Went to a wedding Saturday. My niece married a handsome young man in a simple and elegant wedding down at the church. After the ceremony there was a real nice reception with lots of fun, food, fellowship and best wishes for a full future together. Amen.
When it was all over, the two of them had put on a real good show. Except for one thing.
In the past year, My First Wife and I have attended three really nice weddings. But each one sported a common black eye. Attention: Wedding Planners. Yoo-hoo!!
I believe I have come up with a money-making gig that will make a lot of captive audiences real happy.
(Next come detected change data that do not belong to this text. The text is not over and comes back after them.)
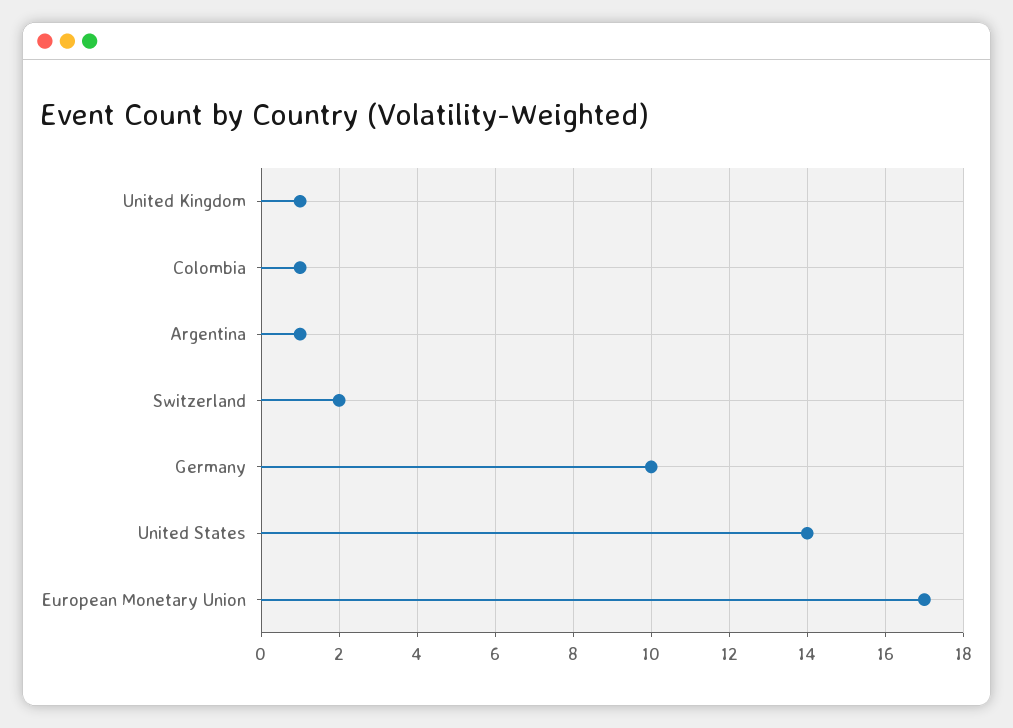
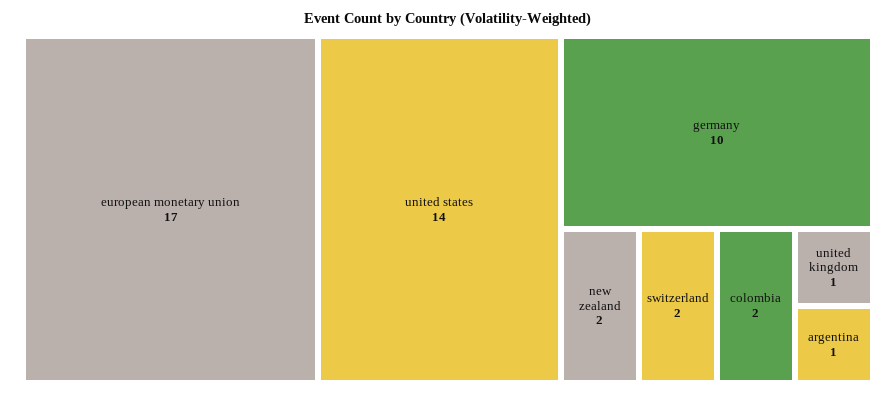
Colombia: 1 -> 2
new zealand: none -> 2

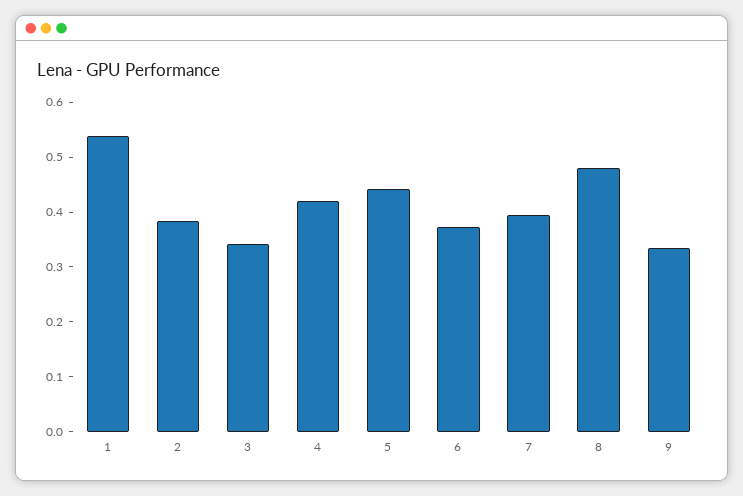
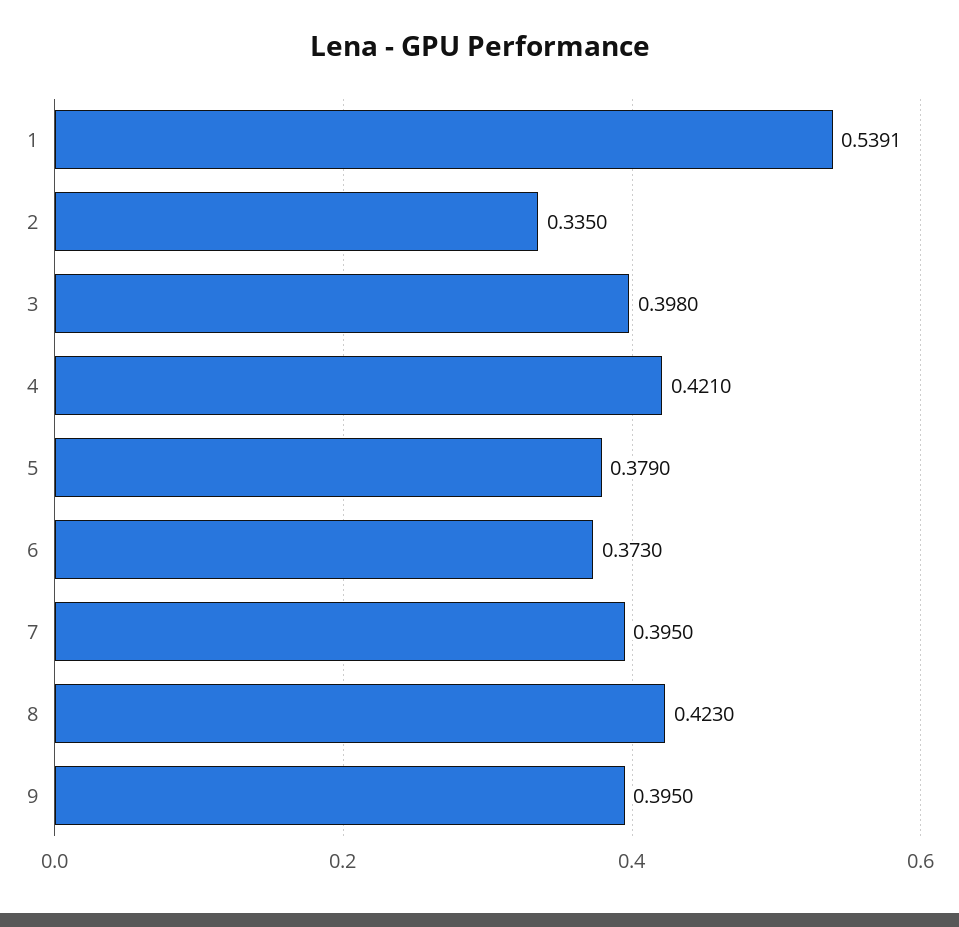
2: 0.38 -> 0.335
3: 0.34 -> 0.398
5: 0.44 -> 0.379
8: 0.48 -> 0.423
9: 0.34 -> 0.395

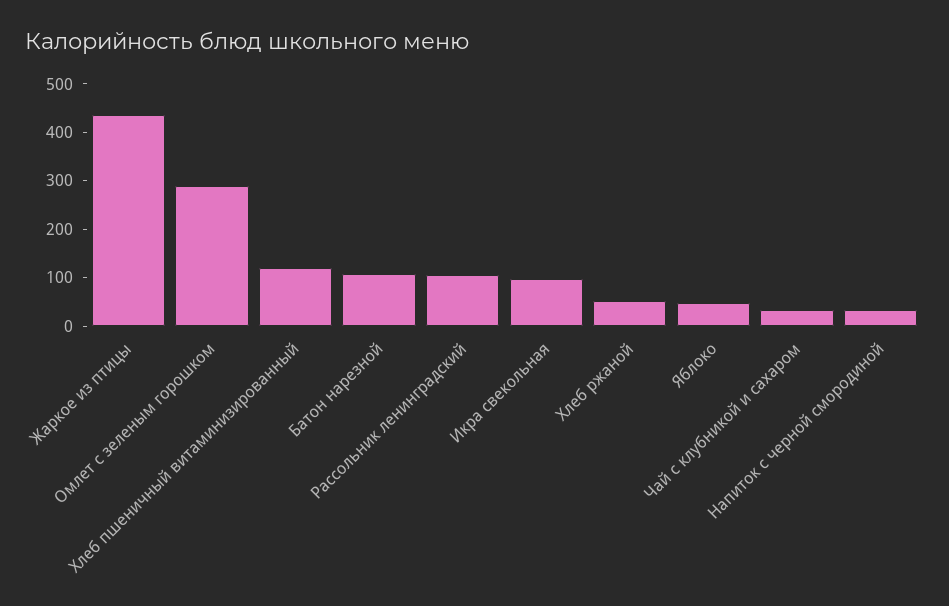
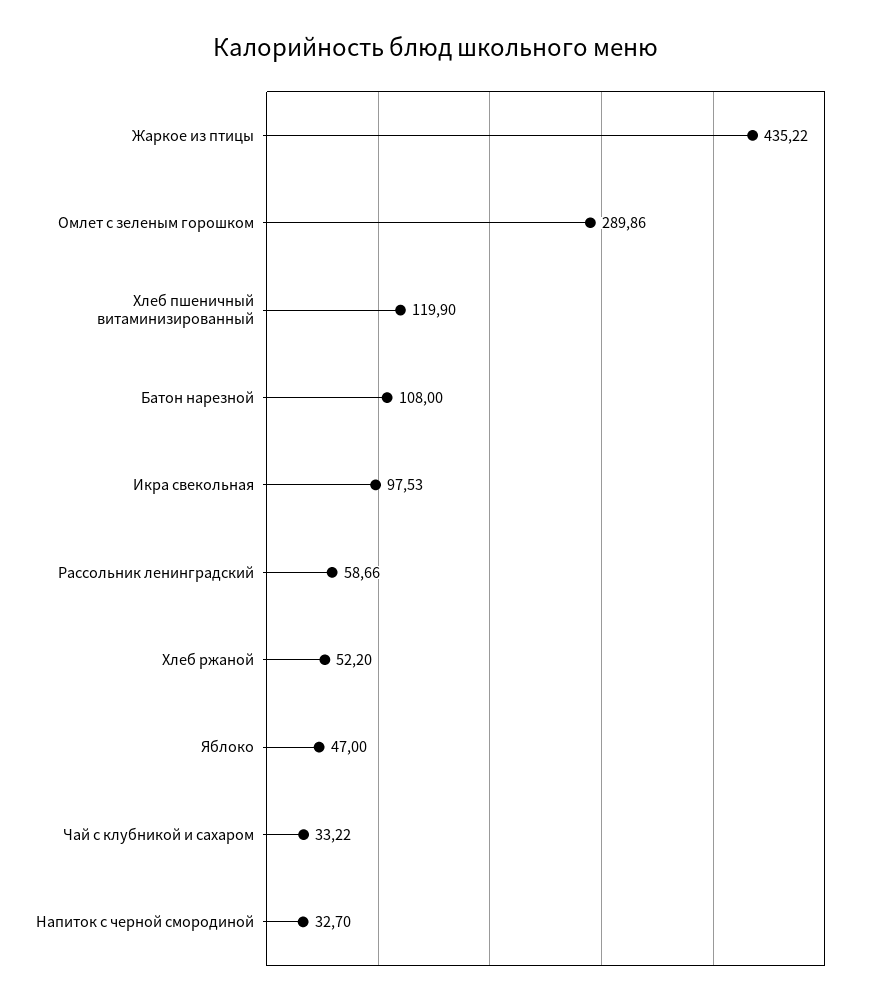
Рассольник ленинградский: 100 -> 58.66

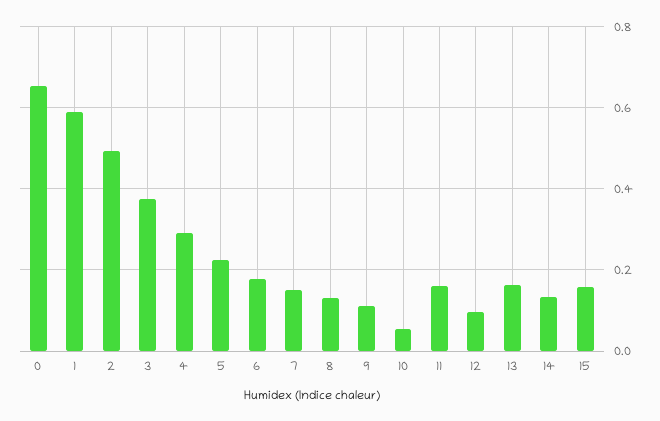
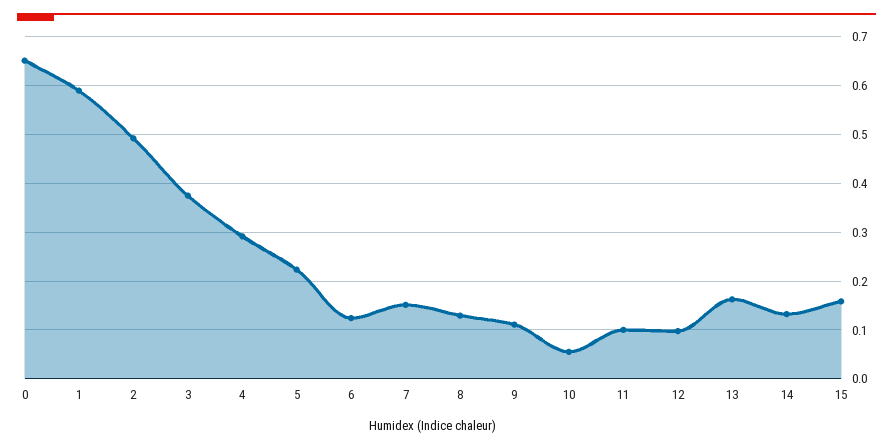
6: 0.18 -> 0.12
11: 0.16 -> 0.1

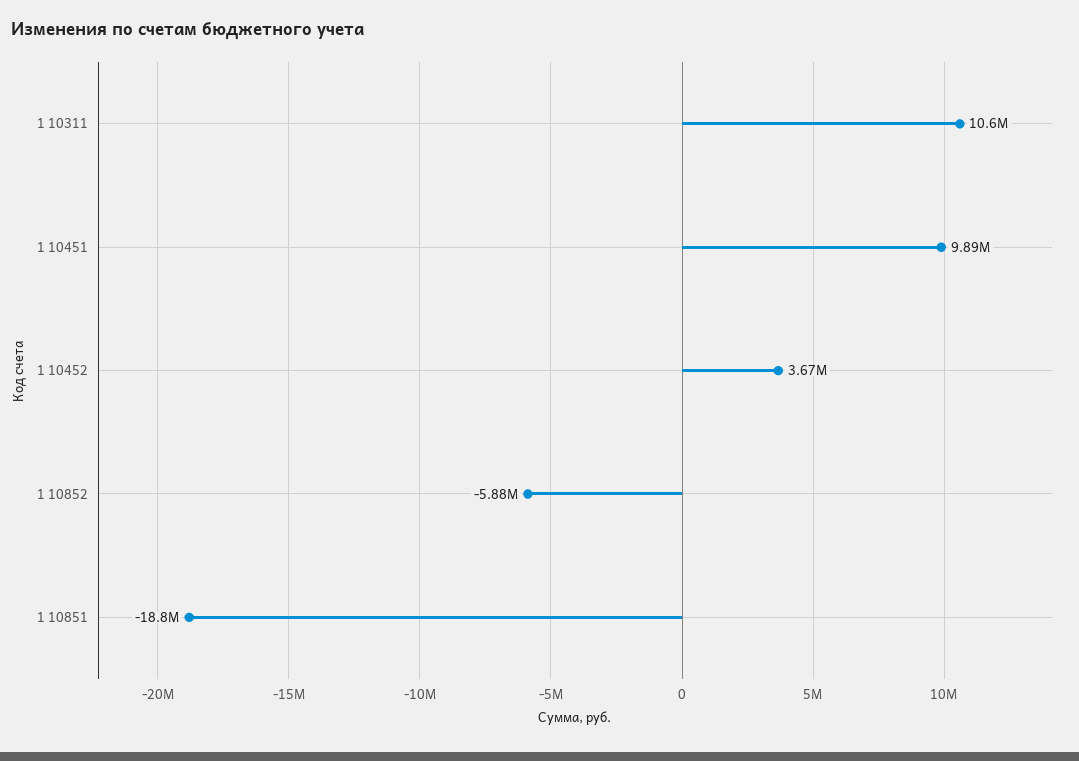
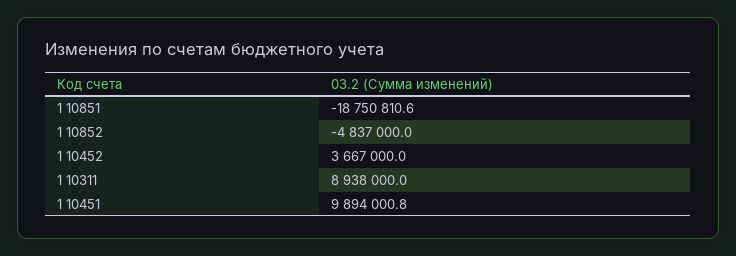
1 10311: 10600000 -> 8938000
1 10852: -5880000 -> -4837000

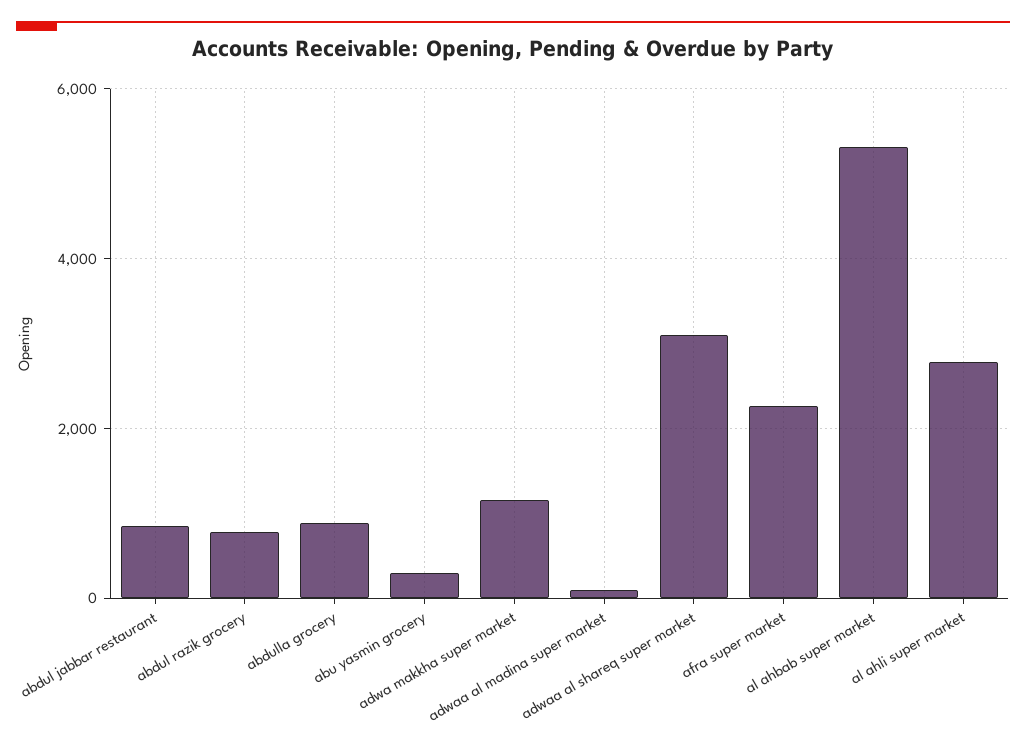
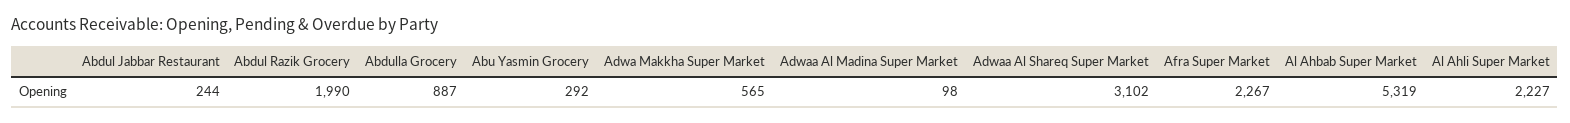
abdul jabbar restaurant: 800 -> 244
abdul razik grocery: 800 -> 1990
adwa makkha super market: 1200 -> 565
al ahli super market: 2800 -> 2227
You know that time between the ceremony and the reception when the pesky photographer takes an hour and a half for photos? Yeah, yeah. That time.
That time when all the R.S.V.P. guests sit in front of mounds of mouth-watering food politely waiting for the wedding party. That time when they wait. When they wait. When they wait. And watch fussy food caterers touch up their presentation. And faint. And squirm at a creaky table among strangers. There’s just so much you can say about the pretty centerpiece, huh? And rassle with hungry, squirming little kids. And wait. And try to discreetly change Pampers in a crowd of 200 hungry people. And faint. And twist in bent folding chairs.
Well, hey! How ‘bout a stand-up comedian to while away the time? A magician! Or a grandkids pageant. How about a karaoke fest? Card tricks? Or three-legged races. I'd settle for a bagpipe concert—anything besides sitting in front of mounds of mouth-watering food for an hour and a half!!! Attention: Wedding Planners. Yoo-hoo!!
Even something so simple as a Reception Host at the door. “Hi. Welcome. (Smiling appropriately.) “The bride and groom won’t be here for another hour and a half, but they want you to find a table and then go right ahead and enjoy the buffet.” (Hand gestures would be appropriate here.)
I wish I had thought of this brilliant idea sooner. I'm starving.